In use, the device 40 is submerged and water is then caused to flow along the main passage 42 as indicated by the arrows in Figure 4. The water flowing through the passage portion 48 and through the jet 52 and venturi unit 50 create a back pressure in the region 59. This causes air to be drawn in through the passage 53 and duct 56 from the atmosphere. The air is thus introduced into the water flowing through the venturi unit 50 in the form of air bubbles which are thereby passed into the body of water in which the device 40 is submerged through the outlet of the venturi unit 50.

In those embodiments of the present invention where water or other liquid to be aerated is also used as the source of fluid for pumping through the aeration devices, blockages can occur where the water or other liquid is in the form of sludge or is otherwise contaminated. Accordingly, air rather than water or liquid is pumped through the devices 10 via supply hoses. Air for this purpose is supplied by an air compressor or blower with appropriate selection of the venturi unit and jet to ensure that atmospheric air is introduced through the ducts in the same manner as previously described.

In aquiculture situations it is preferred that the source of air is provided by a blower which introduces atmospheric air into the supply hoses. Atmospheric air is preferred in these situations as compressors can sometimes introduce contaminants into the body of water. Frictional losses with compressed air are also higher. With the use of air blowers, the system is suitable for use in remote locations where power may be provided by solar energy.

The device of the invention may be made in any size to suit the water or other liquid body in which it is used. Preferably the device is made of a plastics material and is particularly suited to injection moulding. The device may be used in any liquid environment including salt water, effluent and other chemical-contaminating environments. The present invention thus provides an aeration device which is durable, long lasting with no moving parts and requires little maintenance.

Whilst the above has been given by way of illustrative embodiment of the invention, all such modifications and variations thereto as would be apparent to persons skilled in the art are deemed to fall within the broad scope and ambit of the invention as defined in the following claims.

Claims

1. An aeration device comprising a housing adapted to be submerged in a body of liquid, said housing including a flow means to allow flow of a first fluid therethrough wherein said flow means includes entrainment means for entraining a gaseous fluid into said first fluid for subsequent introduction into said liquid.

2. A device as defined in Claim 1 wherein the entrainment means for introducing the gaseous fluid into the flow means includes means for creating a back-pressure in the flow means.

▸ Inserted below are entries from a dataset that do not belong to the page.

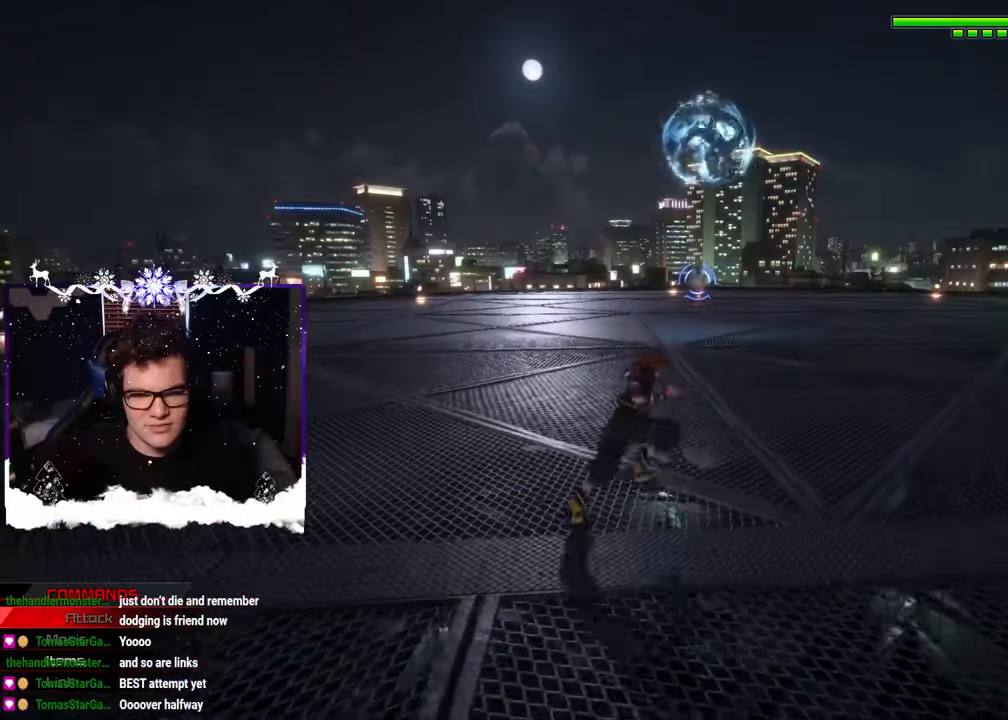
{"buttons": ["SQUARE"], "left_stick": "up-left", "right_stick": "down-right", "events": [[134, "left_stick", "up-left"], [200, "right_stick", "down-right"], [450, "SQUARE", "down"]]}
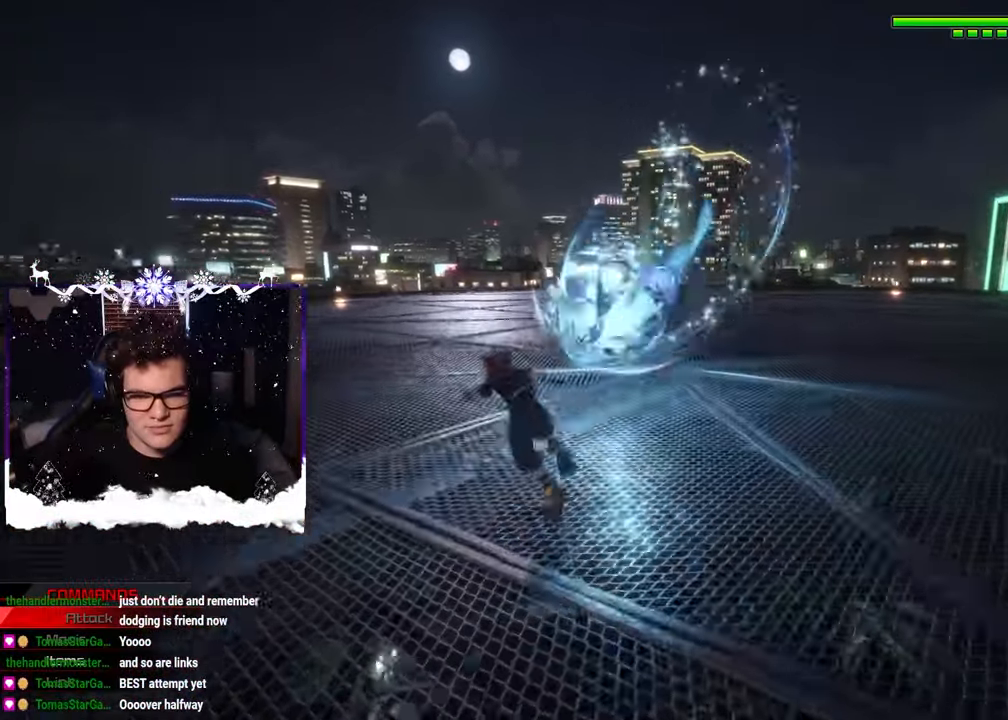
{"buttons": ["SQUARE"], "left_stick": "right", "right_stick": "center", "events": [[84, "SQUARE", "up"], [234, "left_stick", "up-right"], [367, "left_stick", "right"], [450, "right_stick", "center"], [467, "SQUARE", "down"]]}
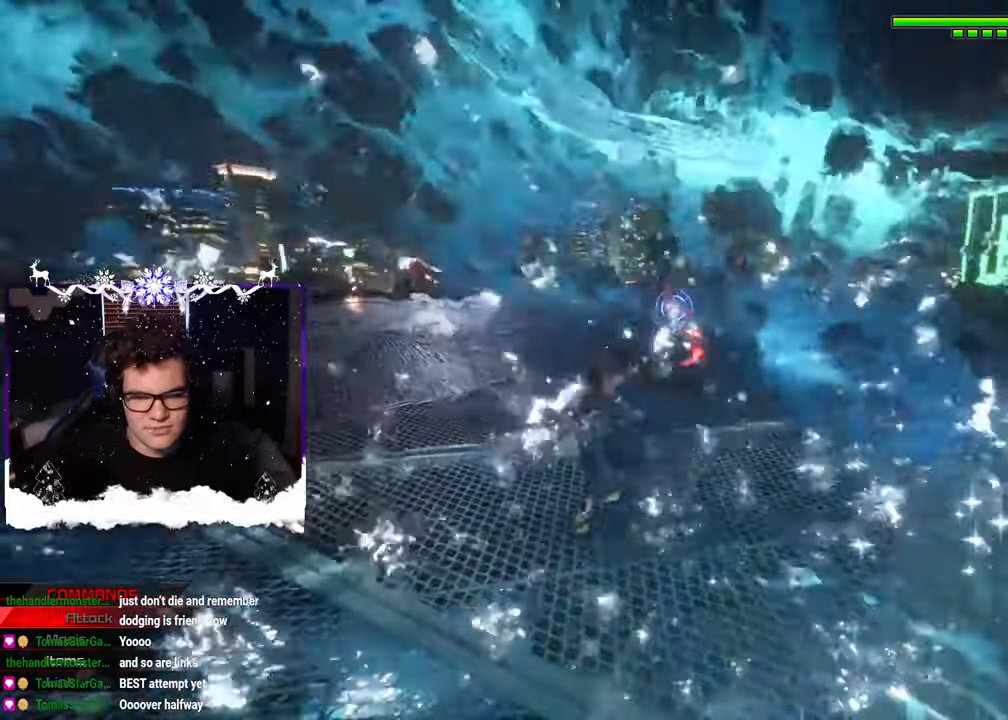
{"buttons": ["SQUARE"], "left_stick": "down", "right_stick": "left", "events": [[67, "SQUARE", "up"], [134, "SQUARE", "down"], [234, "SQUARE", "up"], [284, "left_stick", "down-right"], [317, "SQUARE", "down"], [317, "right_stick", "left"], [384, "SQUARE", "up"], [450, "left_stick", "down"], [484, "SQUARE", "down"]]}
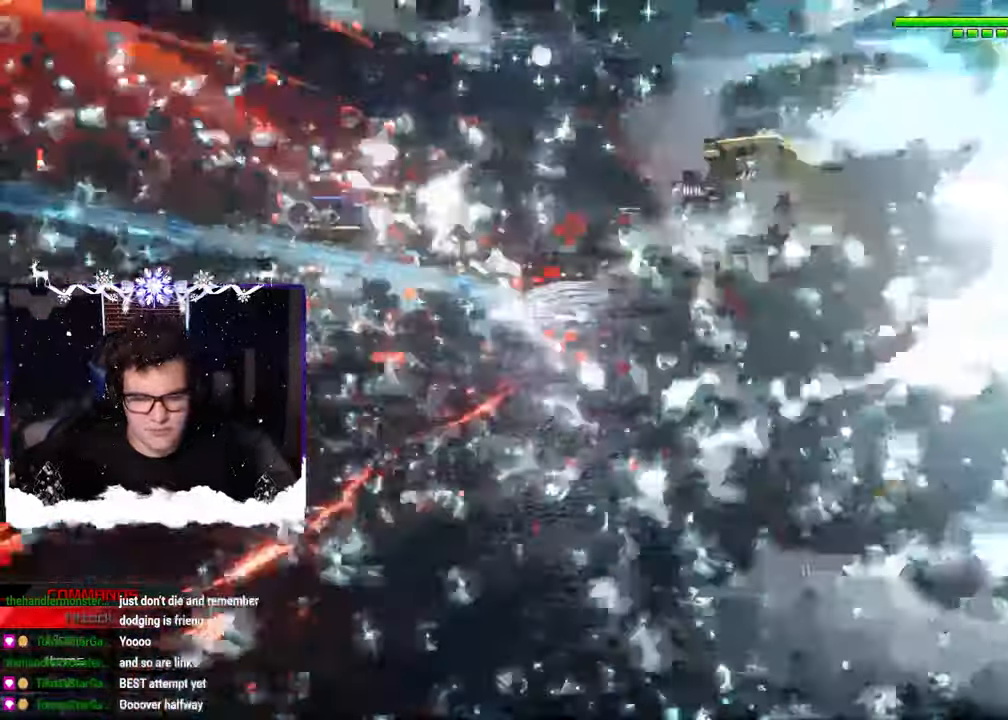
{"buttons": [], "left_stick": "down-right", "right_stick": "left", "events": [[17, "right_stick", "center"], [50, "SQUARE", "up"], [134, "SQUARE", "down"], [234, "SQUARE", "up"], [350, "SQUARE", "down"], [400, "left_stick", "down-right"], [450, "SQUARE", "up"], [500, "right_stick", "left"]]}
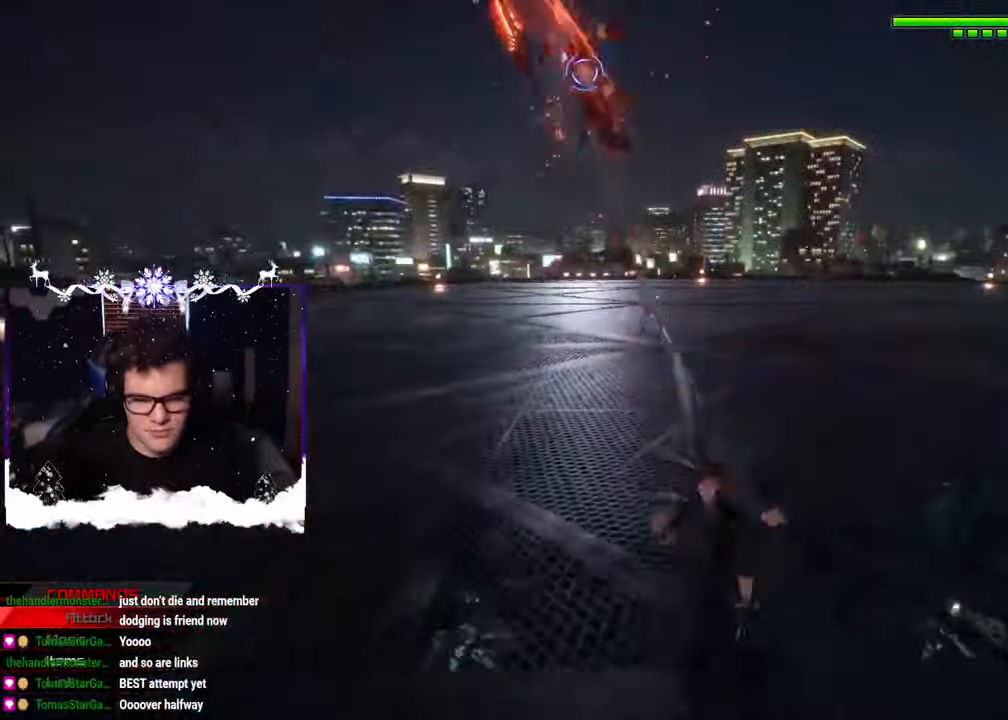
{"buttons": [], "left_stick": "right", "right_stick": "left", "events": [[67, "SQUARE", "down"], [134, "SQUARE", "up"], [234, "left_stick", "right"]]}
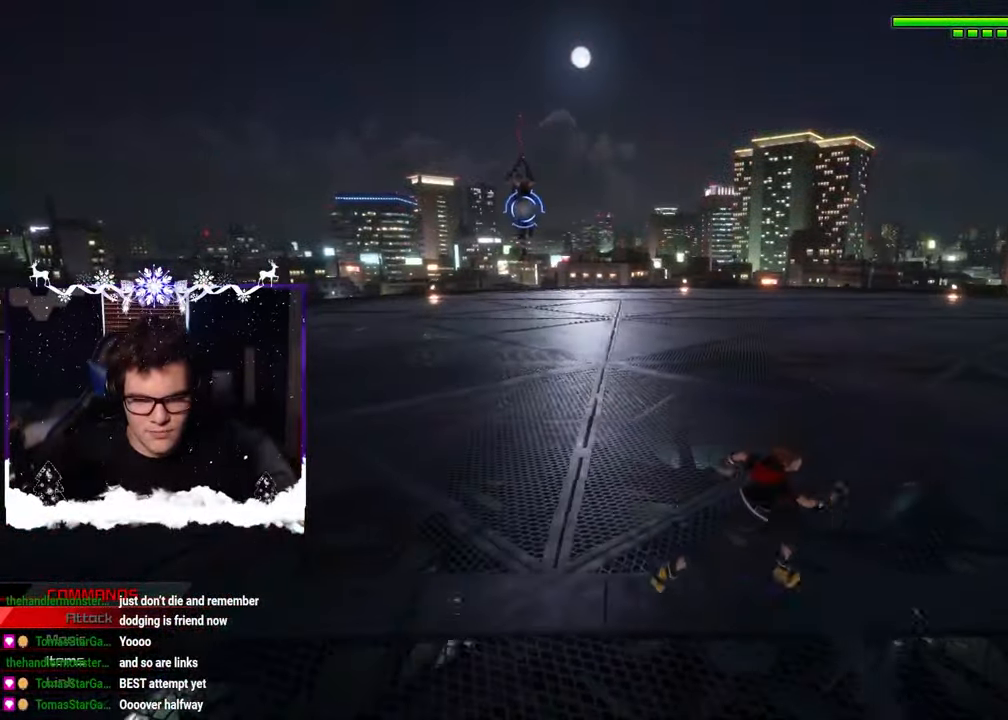
{"buttons": [], "left_stick": "down-right", "right_stick": "center", "events": [[84, "SQUARE", "down"], [200, "SQUARE", "up"], [417, "right_stick", "center"], [434, "left_stick", "down-right"]]}
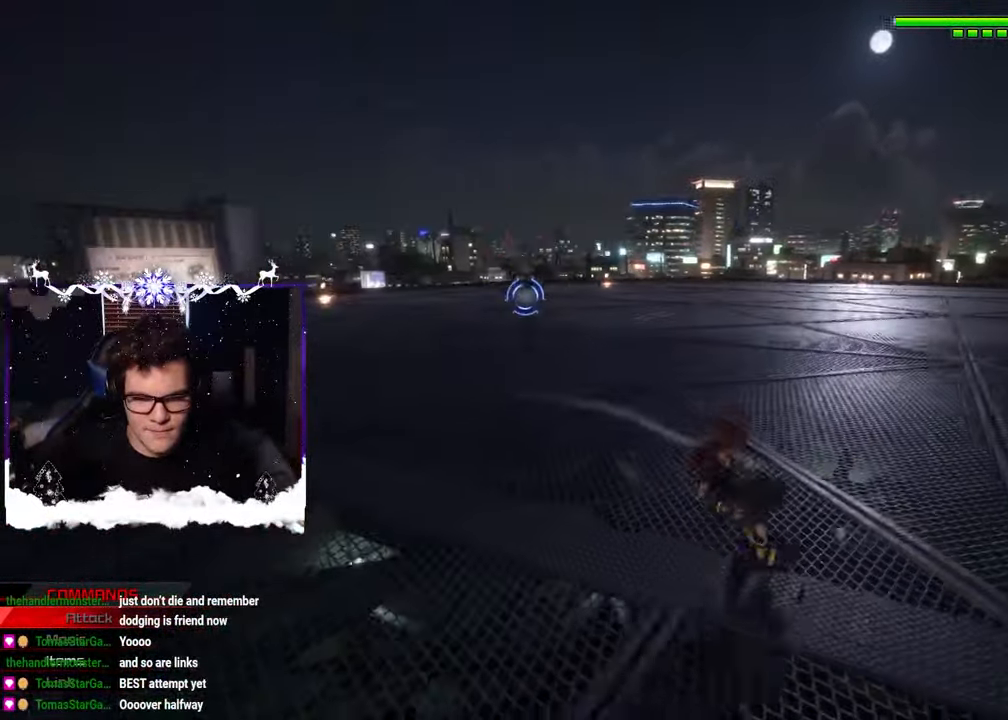
{"buttons": [], "left_stick": "left", "right_stick": "down-right"}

3. A device as defined in Claim 1 or Claim 2 wherein means is provided for communicating the flow means with the atmosphere of the surrounding environment such that the back pressure created in the flow means draws in gaseous fluid from the atmosphere into the flow means and the first fluid flowing therethrough.

4. A device as defined in any one of Claims 1 to 3 wherein the flow means comprises a single passage in said housing through which said first fluid flows.

5. A device as defined in Claim 4 wherein the single passage includes the entrainment means.

6. A device as defined in any one of Claims 1 to 3 wherein the flow means comprises a first passage for flow of the first fluid therethrough and at least one second passage intersecting the first passage so that a proportion of the first fluid flowing into the first passage flows through said second passage

7. A device as defined in Claim 6 wherein the second passage includes the entrainment means.

8. A device as defined in Claim 6 or Claim 7 wherein the second passage extends at substantially 45° to the first passage.

9. A device as defined in any one of Claims 6 to 8 wherein the device includes more than one of the second passage adapted such that flow of fluid through the first passage is such that flow output occurs in a number of different directions.

10. A device as defined in any one of Claims 3 to 9 wherein the means for communicating the flow means with the atmosphere includes a duct which extends in use to the surface of the liquid.

11. A device as defined in Claim 10 wherein means are provided for supporting the duct above the surface level of the liquid.

12. A device as defined in Claim 11 wherein the means for supporting the duct is in the form of a float.

13. A device as defined in any one of Claims 2 to 12 wherein the entrainment means incorporates a venturi for creation of the back pressure to draw the gaseous fluid into the first fluid.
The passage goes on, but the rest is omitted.